Outsourcing typically brings with it a range of adaptable data streams and enhanced functionality to enable key stakeholders in the leave process to upload and view reports, helping to solve some of the more complex and recalcitrant leave-tracking issues.
Managing Discontinuous Leave Requirements
Regardless of the organization’s size, there is an emerging consensus on the part of employers that managing sporadic leave continues to be the most problematic and complex aspects of FMLA implementation-related activity for their HR departments.
That DMEC survey insight resonates with the findings of similar research. The Littler Mendelson Annual Employer Survey 2017 found employers view managing intermittent FMLA requirements more complex and challenging than managing all comparable aspects of the federally mandated provisions.
Littler’s sixth annual survey completed by 1,229 C-suite executives, human resources professionals, and in-house counsel explored the technological, legal, and social issues representing the greatest impact on today’s workplaces.

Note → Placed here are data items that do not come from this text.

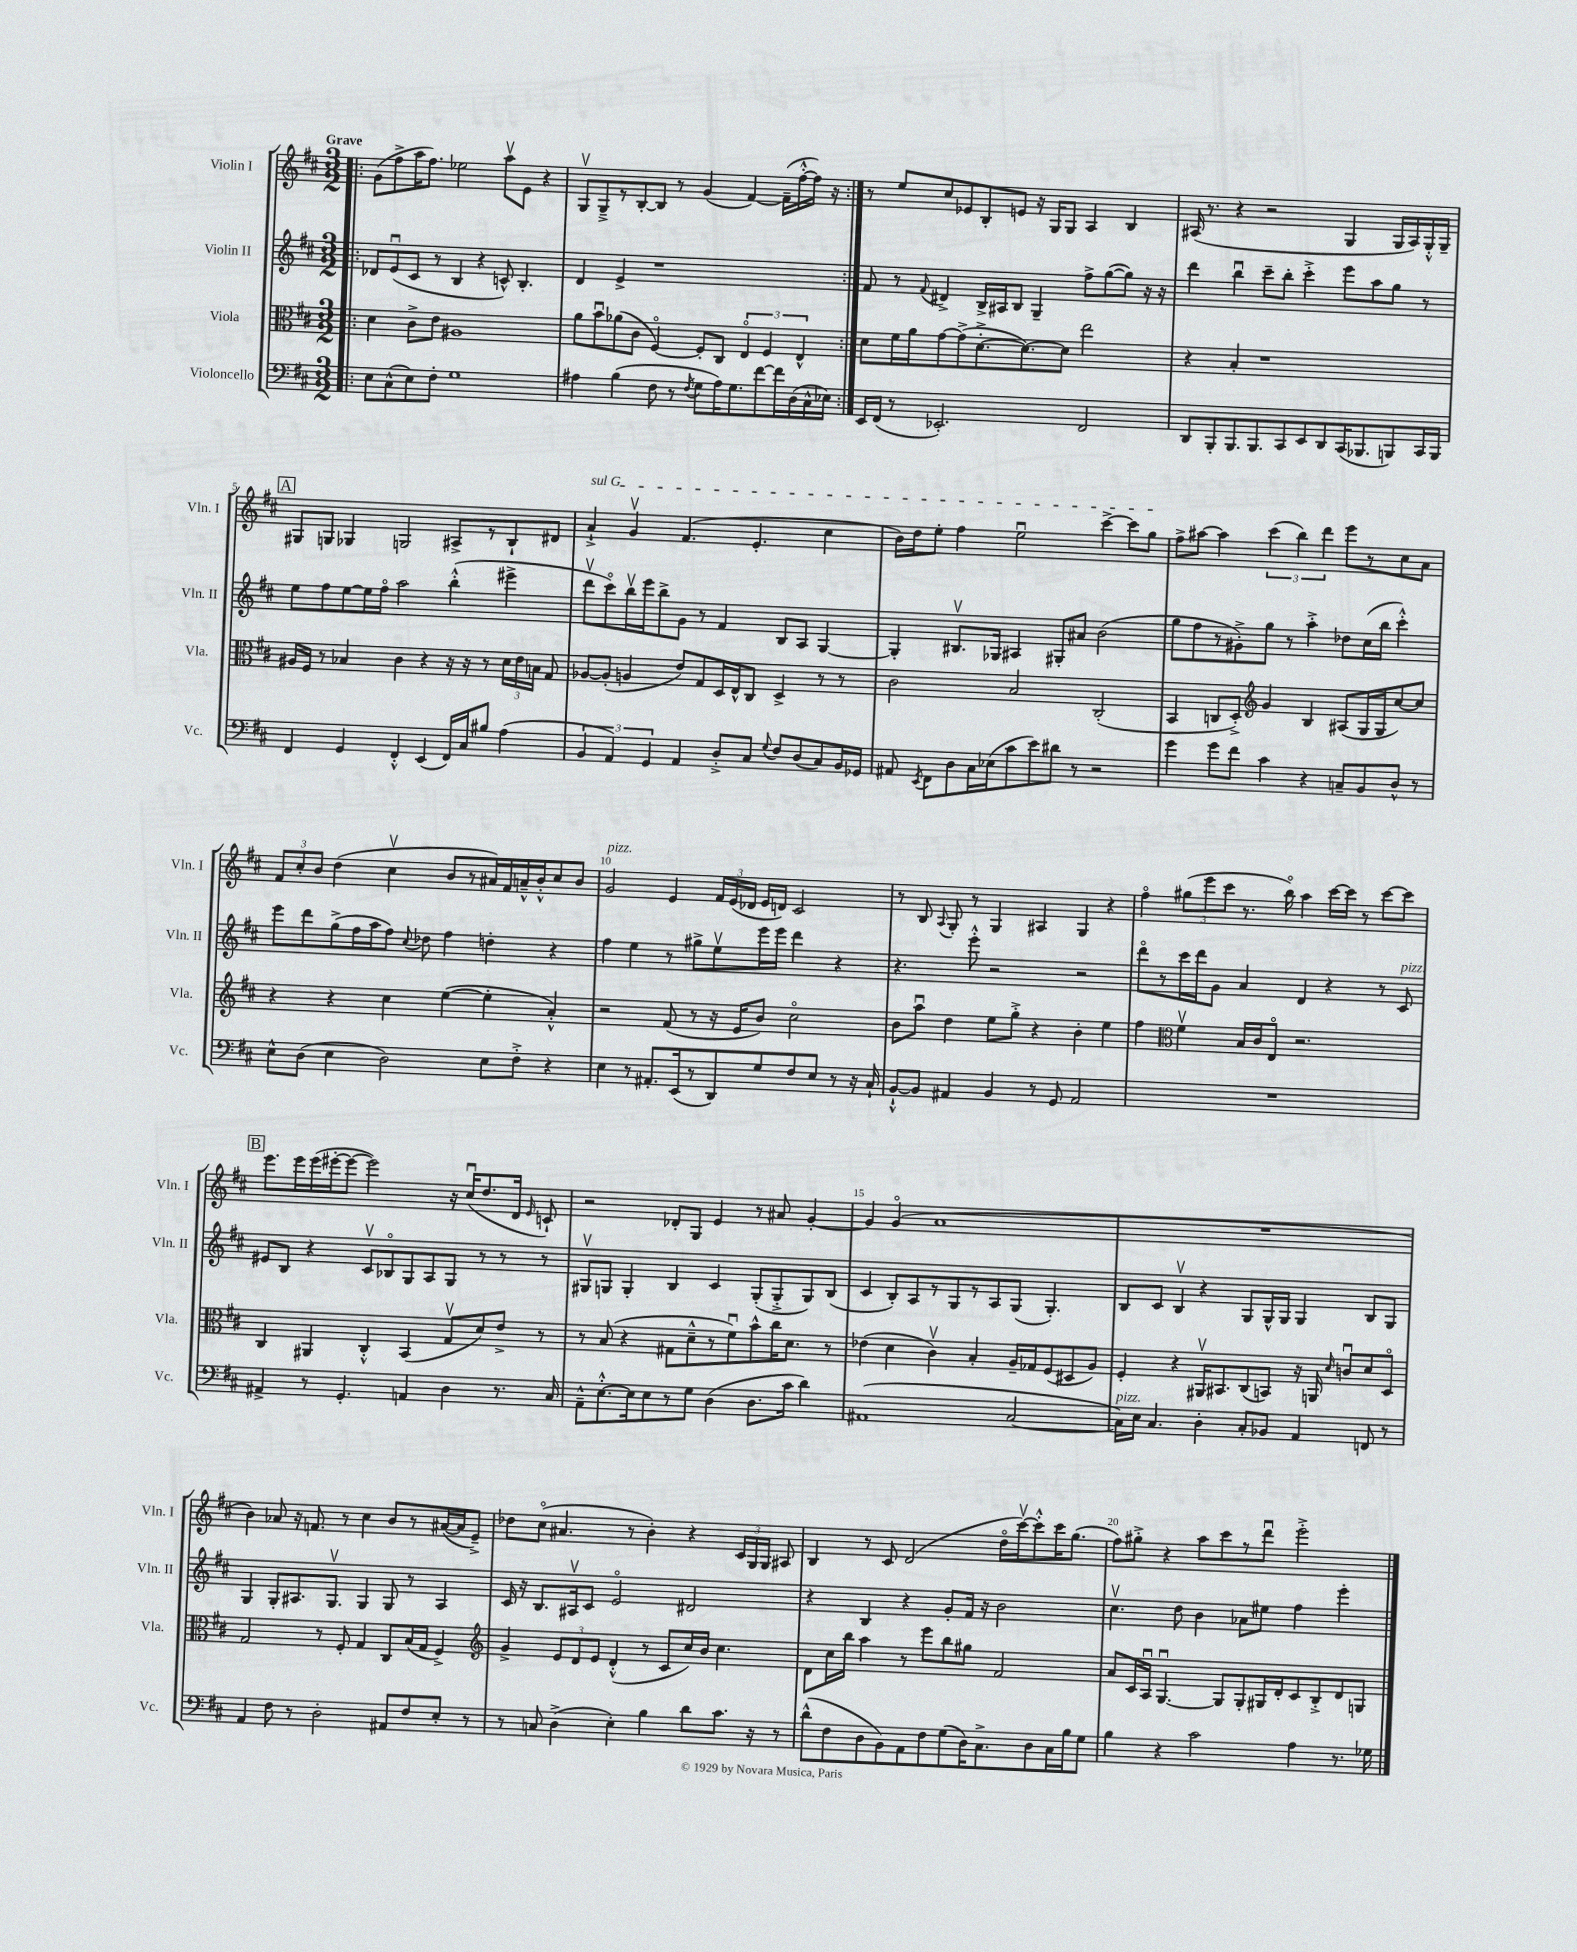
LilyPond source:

<<
\new StaffGroup <<
\new Staff = "s0" \with { instrumentName = "Violin I" shortInstrumentName = "Vln. I" } {
    \clef treble \key d \major \numericTimeSignature \time 3/2 \tempo "Grave"
    \autoBeamOff \repeat volta 2 { \bar ".|:" g'8[( fis''8-> a''16 fis''8.]) ees''2 a''8[\upbow e'8] r4 |
    g8[\upbow g8---> r8 b8~-. b8] r8 g'4( fis'4~) fis'16[--( fis''16~-.-^ fis''16]) r16 | }
    r8 e''8[ cis''8 ees'8 b8-. e'8] r16 g16[ g8] a4 b4 |
    ais16( r8. r4 r2 g4 g16[ ais16) g16-.-^ g16]-- |
    \mark \markup { \box "A" } gis8[ g8] ges4 g2 ais8[-> r8 b8-! dis'8] |
    \once \override TextSpanner.bound-details.left.text = \markup { \italic "sul G" } a'4-!->\startTextSpan g'4\upbow fis'4.( e'4.-. cis''4 |
    b'16[) d''16 e''8]-. fis''4 e''2\downbow cis'''4~-> cis'''8[ g''8]\stopTextSpan |
    fis''8[-> ais''8]~ ais''4 \tuplet 3/2 { cis'''4( b''4) d'''4 } e'''8[ r8 cis''8 a'8] |
    \tuplet 3/2 { fis'8[ cis''8-. b'8] } d''4( cis''4\upbow b'8[ r8 ais'16) fis'16 a'16---^ b'16-.-^ cis''8 b'8] |
    g'2^\markup { \italic "pizz." } e'4 \tuplet 3/2 { fis'16[ e'16( des'16] } e'16[ d'16]) cis'2 |
    r8 b8 \appoggiatura { a8 } g8-. r8 g4 ais4 g4 r4 |
    fis''4\flageolet \tuplet 3/2 { gis''8[( e'''8 cis'''8] } r8. b''16\flageolet) a''4 cis'''16[~ cis'''16] r8 cis'''8[~ cis'''8] |
    \mark \markup { \box "B" } e'''8.[ e'''16 e'''16( eis'''16~-. eis'''8]~ eis'''2) r16 cis''16[\downbow( d''8. d'16] \grace { e'16 } c'8-!) |
    r2 des'8[-. g8] e'4 r8 ais'8 g'4~-. |
    g'4 g'4\flageolet( a'1 |
    R1. |
    b'4) aes'8 r16 f'8. r8 cis''4 b'8[ r8 ais'16~( ais'16 e'8]--->) |
    des''8[ cis''8]\flageolet( ais'4. r8 b'4-.) r4 \tuplet 3/2 { cis'16[ g16 g16] } ais8 |
    b4 r8 cis'8 d'2( d''16[\flageolet cis'''16~\upbow) cis'''8-.-^ cis'''16 g''8.]( |
    fis''8[) gis''8]-.-> r4 a''8[ cis'''8 r8 d'''8]\downbow e'''2-.-> \bar "|." |
}
\new Staff = "s1" \with { instrumentName = "Violin II" shortInstrumentName = "Vln. II" } {
    \clef treble \key d \major \numericTimeSignature \time 3/2
    \autoBeamOff \repeat volta 2 { \bar ".|:" des'8[ e'8\downbow( cis'8] r8 b4 r4 c'8-^) b4.-. |
    d'4 e'4-> r1 | }
    fis'8 r8 \appoggiatura { fis'8 } dis'4-> b16[-> ais16 b8] g4-- fis''8[-> g''8~( g''8]) r16 r16 |
    d'''4 b''4\downbow cis'''8[-- b''8]-. cis'''4-.-> e'''8[ a''8 g''8] r8 |
    \mark \markup { \box "A" } e''8[ fis''8 e''8~ e''16 fis''16]\flageolet a''2 b''4-.-^( eis'''4-> |
    d'''8[\upbow cis'''8\flageolet) b''16\upbow e'''16 b''8-> g'8] r8 fis'4 b8[ a8] g4~ |
    g4-. bis8.[\upbow ges16] ais4 gis8[-. ais'8] b'2( |
    g''8[ fis''8 r8 gis'8-.->) g''8] r8 a''4-.-> des''8[ cis''16( b''16] cis'''4-.-^) |
    e'''8[ d'''8 g''8->( fis''16 a''16 fis''8]) \appoggiatura { cis''8 } des''8 fis''4 d''4-. r4 |
    fis''4 e''4 r8 gis''8[-> e''8\upbow e'''16 e'''16] d'''4 r4 |
    r4. e'''8-.-^ r2 r2 |
    d'''8[\flageolet r8 cis'''16 d'''16 g'8] a'4 d'4 r4 r8 cis'8^\markup { \italic "pizz." } |
    \mark \markup { \box "B" } eis'8[ b8] r4 cis'8[\upbow bes8\flageolet g8 a8 g8] r8 r8 r8 |
    gis8[\upbow g8] g4-. b4 cis'4 g8[-.( g8-.-> g8) b8]( |
    cis'4 b8[-.) a8 r8 g8 r8 a8 g8]( g4.-.) |
    b8[ cis'8] b4\upbow r4 g8[ g16-^ g16] g4 b8[ g8] |
    g4 g8[-. ais8. g8.]\upbow g4 g8 r8 ais4 |
    cis'16 r16 b8.[ ais16\upbow cis'8] e'2\flageolet dis'2 |
    r4 b4 r4 g'8[-. fis'16] r16 b'2 |
    cis''4.\upbow d''8 b'4 aes'8[ eis''8] fis''4 e'''4-. \bar "|." |
}
\new Staff = "s2" \with { instrumentName = "Viola" shortInstrumentName = "Vla." } {
    \clef alto \key d \major \numericTimeSignature \time 3/2
    \autoBeamOff \repeat volta 2 { \bar ".|:" d'4 cis'8[-> e'8] ais1 |
    a'8[ b'8\downbow aes'8( cis'8] fis4~\flageolet) fis8[-. cis8] \tuplet 3/2 { e4\flageolet fis4 e4-^ } | }
    d'8[ fis'16 a'16 g'8~ g'8->( d'8.~-.-> d'8.~) d'8] e''2 |
    r4 b4-. r1 |
    \mark \markup { \box "A" } ais16[ fis16] r8 bes4 cis'4 r4 r16 r16 r8 \tuplet 3/2 { d'16[ e'16 b16] } g8 |
    aes8[~ aes8]-.( a4 e'8[) g8 d16 e16-^ cis8] d4-> r8 r8 |
    cis'2 b2 cis2-.( |
    b,4 c8[ d8]-.->) \clef treble g'4 b4 ais8[( g16 g16 cis''8~) cis''8] |
    r4 r4 cis''4 e''4~( e''4-. a'4-.-^) |
    r2 fis'8( r8 r16 e'16[ b'8]) cis''2\flageolet |
    b'8[ a''8]\downbow d''4 e''8[ g''8]-.-> r4 b'4-. e''4 |
    fis''4 \clef alto fis'4\upbow b16[ cis'16 e8]\flageolet r2. |
    \mark \markup { \box "B" } cis4 ais,4 cis4-.-^ b,4( g8[\upbow d'8) e'8]-> r8 |
    r8 b8( r4 gis8[ d'8---^ r8 fis'8\downbow) b'8-^ cis''16 d'8.] r8 |
    ees'4( d'4 cis'4\upbow) b4-. a16[-- ges16 fis8( dis8 a8]) |
    fis4-. r4 ais,16[\upbow bis,8. cis8( b,8]) r16 a,16 \grace { d'16 } c'8[\downbow d'8 d8]\flageolet |
    g2 r8 fis8-. g4 cis8[ b16( g16] fis4->) |
    \clef treble g'4-> \tuplet 3/2 { e'8[ d'8 e'8] } d'4-.-^( r8 cis'8[ cis''16) b'16] cis''4. |
    d'8[ cis''16 b''16] a''4 r8 e'''8[ b''8 gis''8] fis'2 |
    a'8[ cis'16 a16]\downbow g4.~\downbow g8[ g8-. gis16 d'16-. cis'8 b8-.-> d'8 g8] \bar "|." |
}
\new Staff = "s3" \with { instrumentName = "Violoncello" shortInstrumentName = "Vc." } {
    \clef bass \key d \major \numericTimeSignature \time 3/2
    \autoBeamOff \repeat volta 2 { \bar ".|:" e8[ cis8-^( e8) fis8]-. g1 |
    ais4 b4( fis8 r8 \acciaccatura { fis8 } g8[ ais16) g8. fis'8~ fis'16 d16( cis16-^ ees16]) | }
    e,16[ fis,16]( r8 ees,2.-.) fis,2 |
    d,8[ b,,8-. b,,8. b,,8. cis,8 e,8 d,8 cis,16( bes,,8. b,,8) cis,16 b,,16] |
    \mark \markup { \box "A" } fis,4 g,4 fis,4-.-^ e,4( fis,16[) cis16 bis8] a4( |
    \tuplet 3/2 { b,4 a,4) g,4 } a,4 d8[-.-> cis8] \appoggiatura { g8 } fis8[ d8( cis8) b,16 ges,16] |
    ais,8 \acciaccatura { e,8 } fis,8[ d8 cis16 ees16( cis'8 e'8) dis'8] r8 r2 |
    g'4 g'8[ fis'8] cis'4 r4 c8[-- b,8 d8]-^ r8 |
    e8[-^ d8]( e4 d2) e8[ fis8]-.-> r4 |
    e4 r8 ais,8.[-. e,16( r8 d,8) g8 fis8 e8] r8 r16 cis16-! |
    b,8[~-!-^ b,8] ais,4 b,4 r8 g,8 ais,2 |
    R1. |
    \mark \markup { \box "B" } ais,4-> r8 g,4.-. a,4 d4 r8. cis16 |
    a,8[---^ e8.~-.-^ e16 e8 r8 g8] d4( d8.[ cis'16] d'4) |
    ais,1( cis2~ |
    cis16[^\markup { \italic "pizz." }) e16] cis4. d4-. cis8[-. bes,8] a,4 f,8 r8 |
    a,4 fis8 r8 d2-. ais,8[ fis8 e8]-. r8 |
    r8 c8 d4->( e4-.) b4 d'8[ cis'8.] r16 r8 |
    d'8[-^( fis8 d8 b,8) a,8 fis8 g8( d16) cis8.-> d8 cis16 b16 g8] |
    b4 r4 cis'2 a4 r8. ges16 \bar "|." |
}
>>
>>
\layout { \context { \Score \override BarNumber.break-visibility = ##(#f #t #t) barNumberVisibility = #(every-nth-bar-number-visible 5) } }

The magnitude of change emanating from both Washington, D.C. and local governments, together with accelerating technological progress and the significant evolution like work and how it is performed, is creating an unheard-of level of uncertainty among employers.
Fast-Tracking Results and Efficiencies by Training Managers
In the survey, employers both large and small reported problems in training their supervisors on the often-complex leave requirements. They also identified having to rely on managers to implement the effective enforcement of leave-related protocols and to put in place measure to ensure employees did not abuse their leave provision as being two areas that represented substantial challenges for them.
While the increasing preponderance of outsourcing in this area had undoubtedly contributed to increased employer finesse in their approach to managing leave, the survey identified a continuing need for, “additional tools, resources, and training are needed – especially for the more complex aspects of intermittent leave and the ADA.”
Final Word
The DMEC survey discovered many employers were opting to provide leave packages that offer more benefits than stipulated by the law, to avoid encountering compliance issues with the host of different federal, state and local requirements. One of the emerging opportunities for outsourcing to unlock value for their clients is in offering assistance in dealing with these systemic complexities as well as providing a low-cost range of online tools to manage the programs reporting and compliance-based information management tasks.